→ Available data:
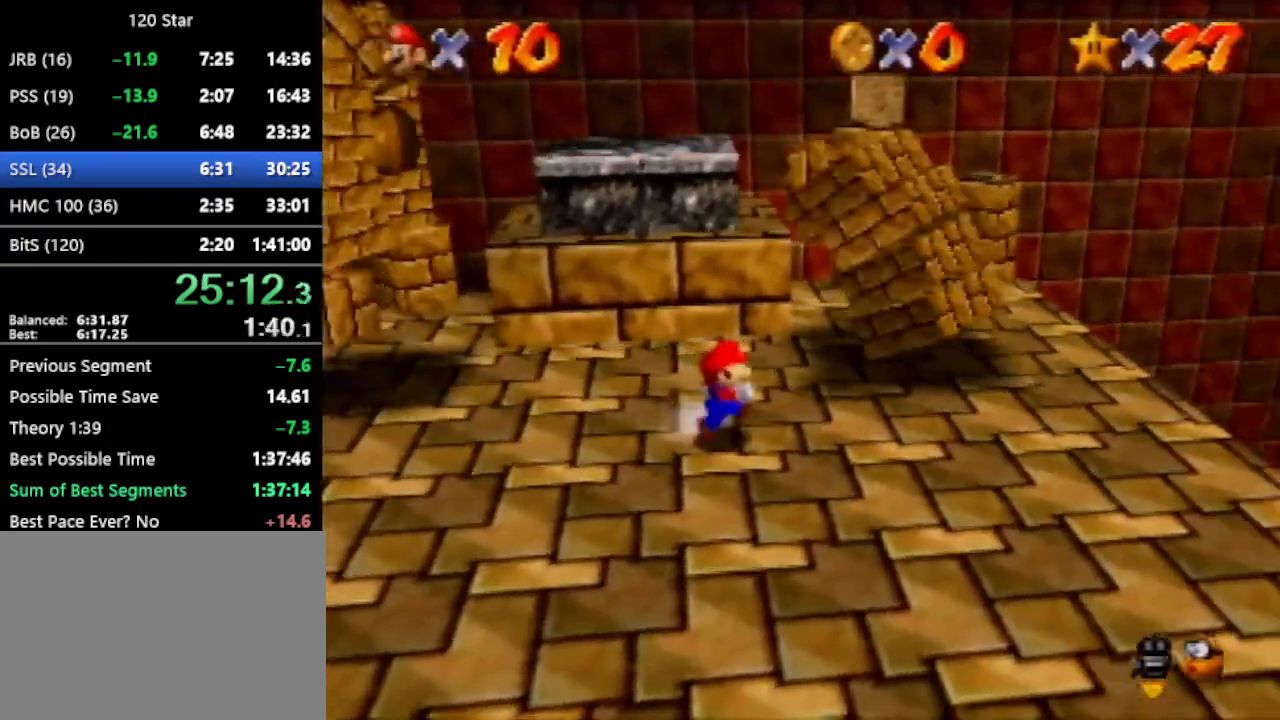
{"buttons": ["A"], "left_stick": "up", "events": [[300, "left_stick", "up"]]}
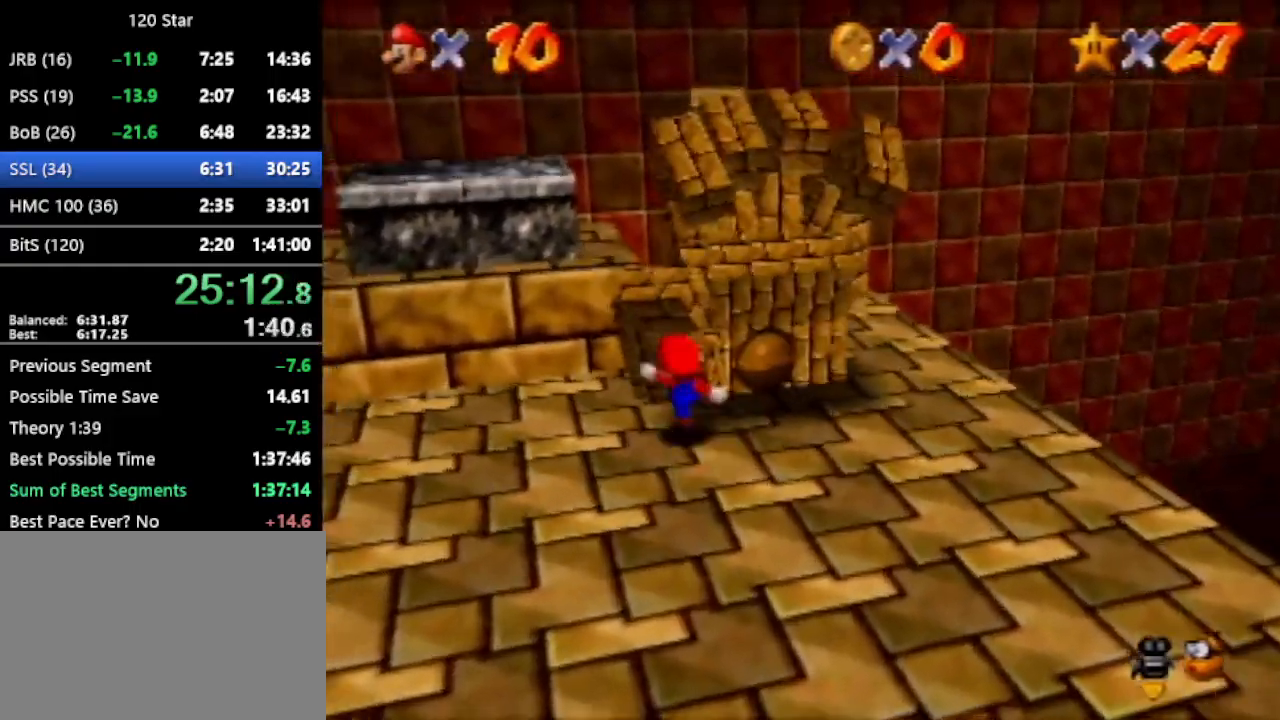
{"buttons": ["A"], "left_stick": "center", "events": [[33, "left_stick", "center"]]}
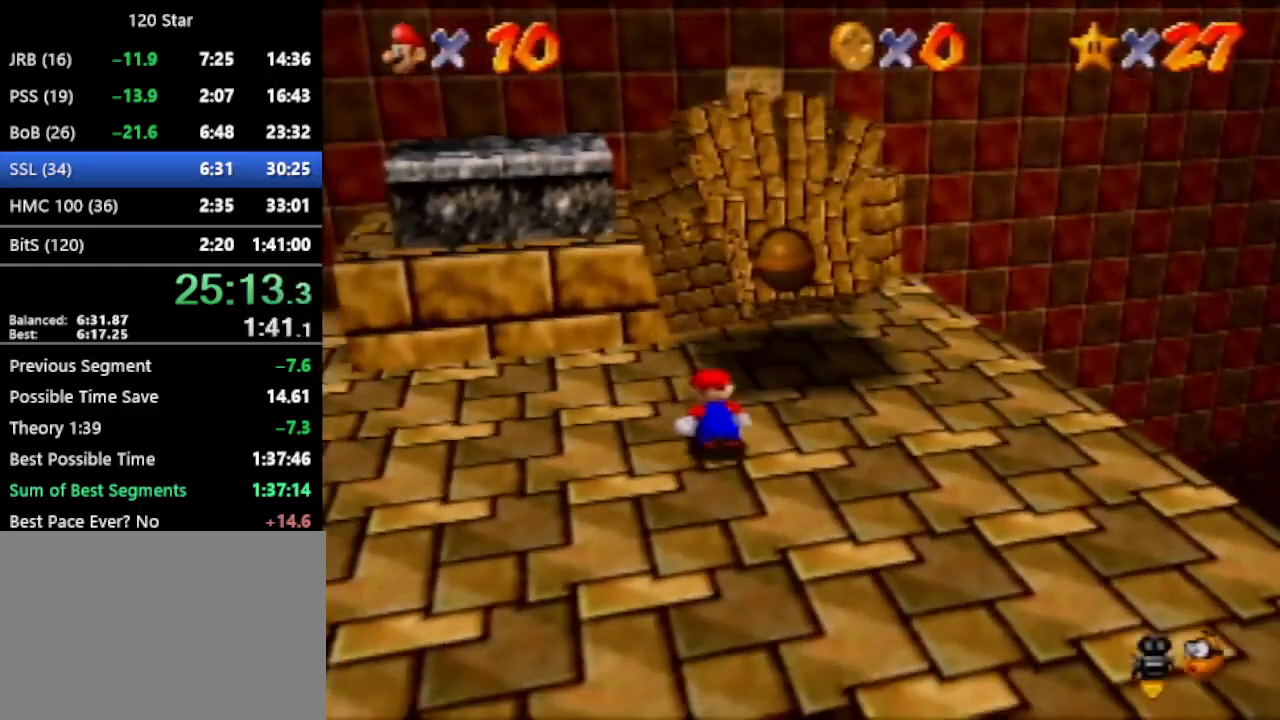
{"buttons": ["A"], "left_stick": "left", "events": [[33, "left_stick", "left"]]}
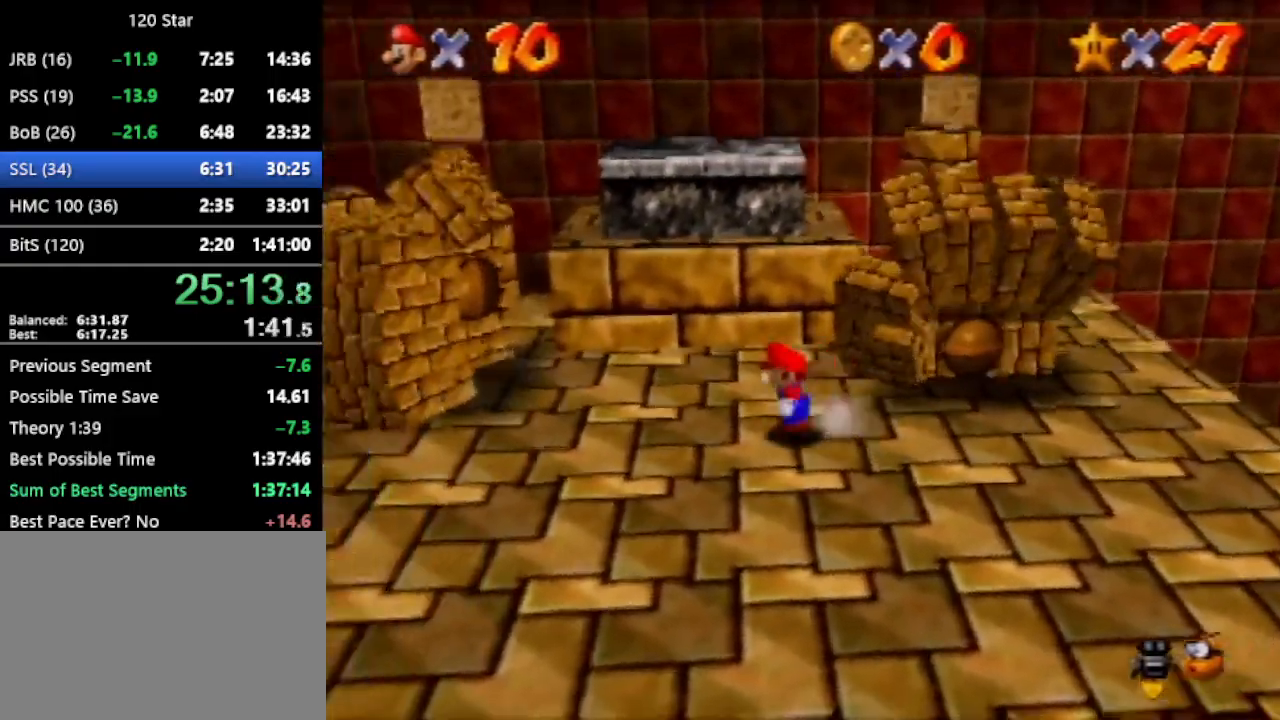
{"buttons": ["A"], "left_stick": "center", "events": [[468, "left_stick", "center"]]}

→ The problem: An exact reproduction of the material above is needed, without its pictures.

→ Answer box:
{"buttons": ["A"], "left_stick": "up", "events": [[300, "left_stick", "up"]]}
{"buttons": ["A"], "left_stick": "center", "events": [[33, "left_stick", "center"]]}
{"buttons": ["A"], "left_stick": "left", "events": [[33, "left_stick", "left"]]}
{"buttons": ["A"], "left_stick": "center", "events": [[468, "left_stick", "center"]]}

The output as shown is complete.